Un ministro contra la Soledad en un país futuro e imaginario. Ciudades con pisos de veinte metros cuadrados. Restaurantes con mesas para uno. Un gobierno que quiere luchar contra la soledad. El ministro es hombre eficaz. Solvente. Trabajador y diligente. Pero claro, pronto se siente solo. La soledad del poder. La soledad de la viudedad. La soledad de las noches de domingo. Nombra un viceministro. Nombra dos subsecretarios. Poca gente. El ministro contra la Soledad cree que la lucha contra la soledad bien entendida empieza por uno mismo. Y nombra a un jefe de gabinete, a una jefe de prensa, a tres asesores, delegados provinciales, una directora general, una asesora jurídica y un chófer. Un cocinero y un sastre.

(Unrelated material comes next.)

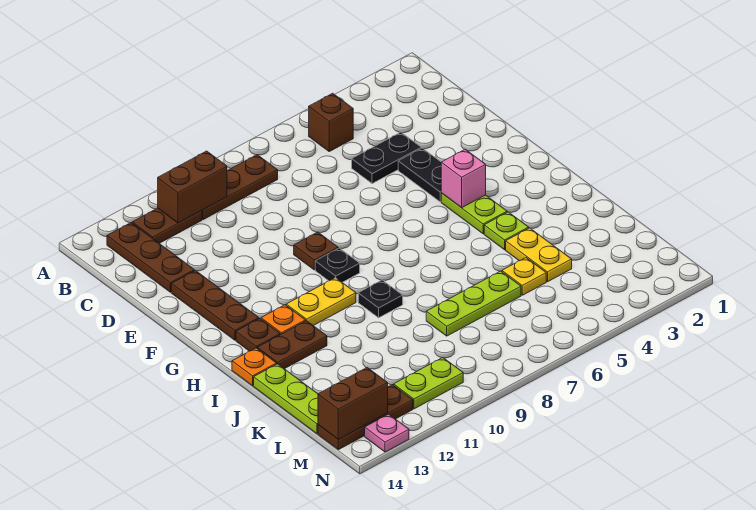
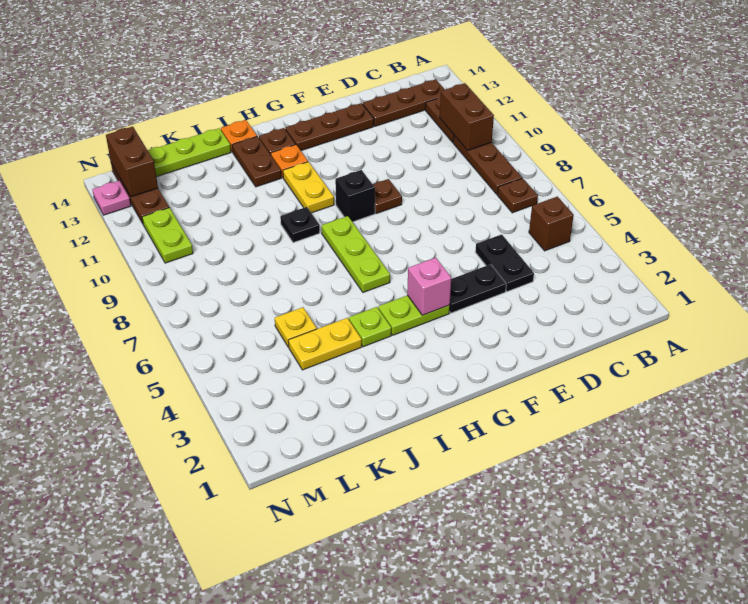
none -> brown 1x1 plate [497,178,538,213]
black 1x1 plate [315,248,360,282] -> black 1x1 brick [335,170,375,222]
lime 1x3 plate [426,271,521,336] -> lime 1x3 plate moved to [322,216,390,292]

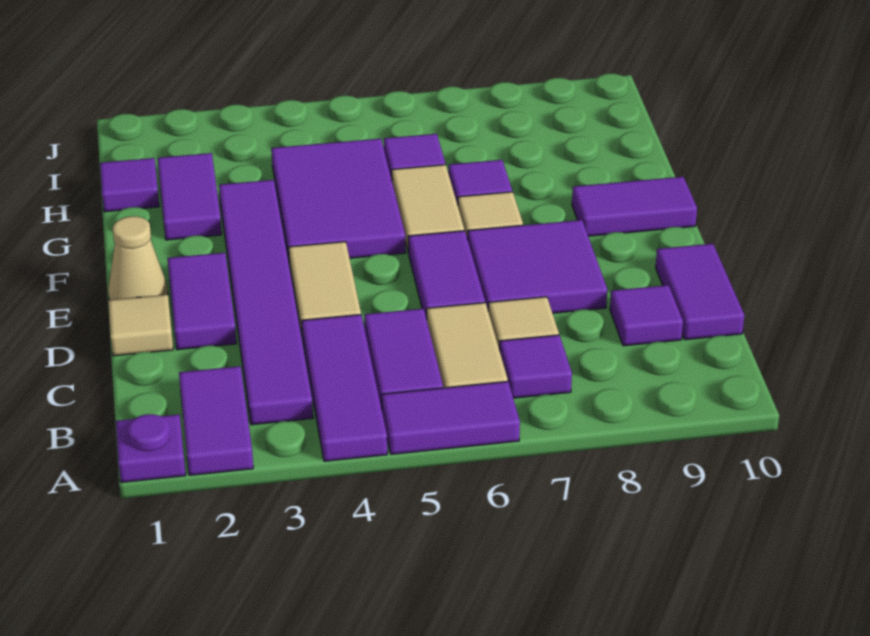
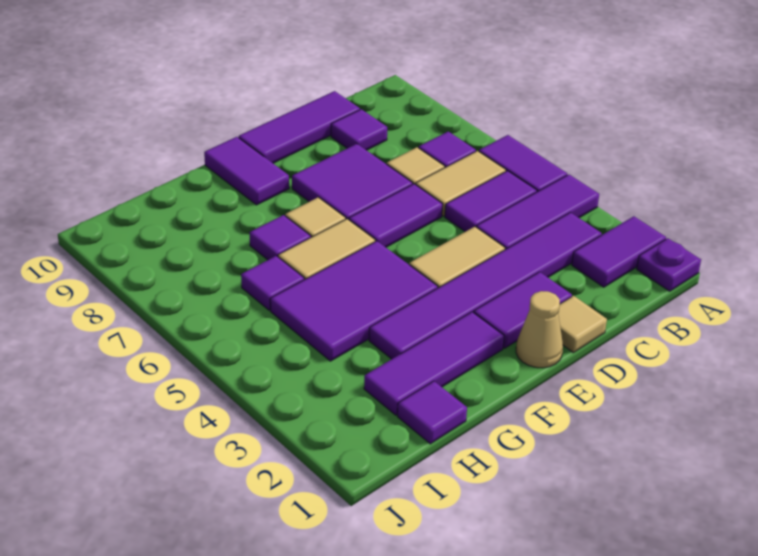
purple 1x2 tile [656,244,744,340] -> purple 1x3 tile [239,91,360,163]
purple 1x2 tile [157,153,222,240] -> purple 1x3 tile [364,312,504,415]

Al ministro lo acompaña toda una cohorte cada vez que va a algún sitio. Cuatro escoltas le parecen poco. Dos más. Y dos más para que los seis escoltas puedan descansar el fin de semana. Un piloto de jet ministerial. Un copiloto. Un piloto para el helicóptero. Un mecánico. Un asesor internacional, un director de relaciones externas. Un secretario, claro. Un asesor de imagen, una escritora de discursos. El Ministerio de la Soledad ha de trasladarse pronto de sus céntricas oficinas a un edificio grandioso a las afueras de la ciudad. Donde todo el mundo está más solo aún. Soledad de extrarradio, soledad de suburbio y periferia, vidas vacías y llenas de inútiles obligaciones de nueve a cinco. Un solo columpio en el único parque de la ciudad. Ancianos que pasan días sin hablar con nadie son paseados por jóvenes cuidadores llegados del otro lado del océano. Chirriar de sillas de rueda.

Un día el presidente del Gobierno dice al ministro contra la Soledad que quiere verlo a solas. Qué gracia. Qué redundancia. Pero el ministro no puede prescindir de su cohorte y no sabe desenvolverse solo. Dice a su ayudante telefónico que le cuelgue el teléfono y dice a su ayudante alimentario que le pele unas almendras y comunica al encargado de su perro (Farias) que le eche de comer. A Farias, no a él. Teme la entrevista. El presidente del país de los solitarios tiene ocho hijos, dos gatos, un perro y una rana. Colecciona adverbios. La rana actúa de despertador en las gélidas mañanas en las que un locutor solitario en la radio de la nación habla para nadie en una ciudad de solitarios que escuchan ensimismados en sus cascos música a la carta. Las bandas de rock se extinguieron. Triunfan los solistas.

La entrevista con el presidente será corta, no es nada personal, gracias por los servicios prestados, sé que odias salir solo de palacio, alguien te acompañará. Nadie oirá la noticia de su cese. Ningún mensaje de solidaridad. Ni siquiera de aquellos a los que sus políticas contribuyeron a que estuvieran menos solos. El ministro abatido subió a su coche. No sé si necesito estar solo o pedirte en matrimonio, dijo a su asesora de discursos. Ella solo sonrió. Solo eso.